Immer, wenn ich das spürte, tauchten diese Bilder vor meinen Augen auf, und um mich zu vergewissern, dass das, was ich sah und spürte, nicht die Realität war, schaute ich jedes Mal auf diese Stellen an meinen Armen. Da, wo man die blauen Adern sehen konnte, wie sie diese lebenserhaltende Flüssigkeit durch meinen Körper transportierten.

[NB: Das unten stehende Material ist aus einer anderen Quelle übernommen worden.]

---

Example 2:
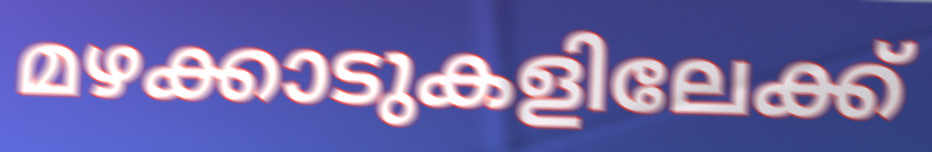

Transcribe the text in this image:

മഴക്കാടുകളിലേക്ക്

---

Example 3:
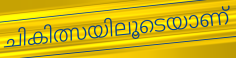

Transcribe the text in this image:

ചികിത്സയിലൂടെയാണ്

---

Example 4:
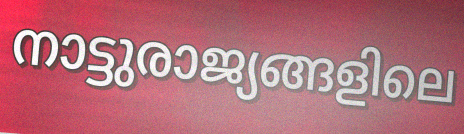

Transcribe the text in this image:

നാട്ടുരാജ്യങ്ങളിലെ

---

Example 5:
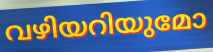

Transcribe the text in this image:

വഴിയറിയുമോ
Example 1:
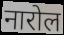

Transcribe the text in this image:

नारोल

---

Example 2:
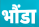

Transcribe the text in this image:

भौंडा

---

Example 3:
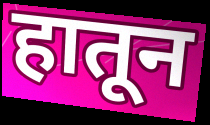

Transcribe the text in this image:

हातून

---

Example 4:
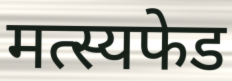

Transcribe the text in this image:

मत्स्यफेड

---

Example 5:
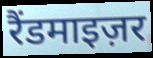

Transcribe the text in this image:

रैंडमाइज़र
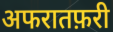
अफरातफ़री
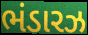
ભંડારઝ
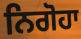
ਨਿਗੋਹਾ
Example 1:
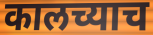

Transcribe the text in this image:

कालच्याच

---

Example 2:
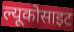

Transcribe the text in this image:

ल्यूकोसाइट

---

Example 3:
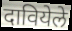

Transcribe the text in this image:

दावियेले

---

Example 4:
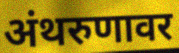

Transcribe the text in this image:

अंथरुणावर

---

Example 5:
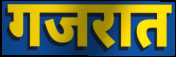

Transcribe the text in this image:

गजरात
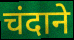
चंदाने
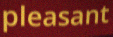
pleasant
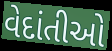
વેદાંતીઓ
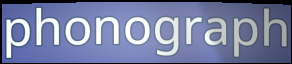
phonograph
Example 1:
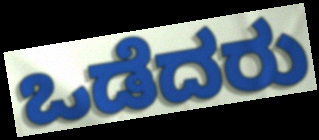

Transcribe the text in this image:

ಒಡೆದರು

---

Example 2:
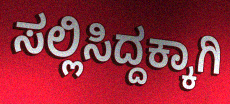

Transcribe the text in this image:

ಸಲ್ಲಿಸಿದ್ದಕ್ಕಾಗಿ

Denn auf den Bildern floss das Blut nicht durch meinen Körper, sondern aus ihm heraus. Ich sah, wie es meinen Arm hinunter lief. Und ich spürte es. In meinem Arm nahm ich einen Schmerz, einen Druck, wahr, der es noch realistischer erschienen ließ.

Ich würde lügen, wenn ich leugnen würde, dass ich nie darüber nachgedacht habe, mich selbst zu verletzen, denn ich sah diese Bilder, stellte mir vor, wie es wäre, ein Messer über meine Haut zuziehen.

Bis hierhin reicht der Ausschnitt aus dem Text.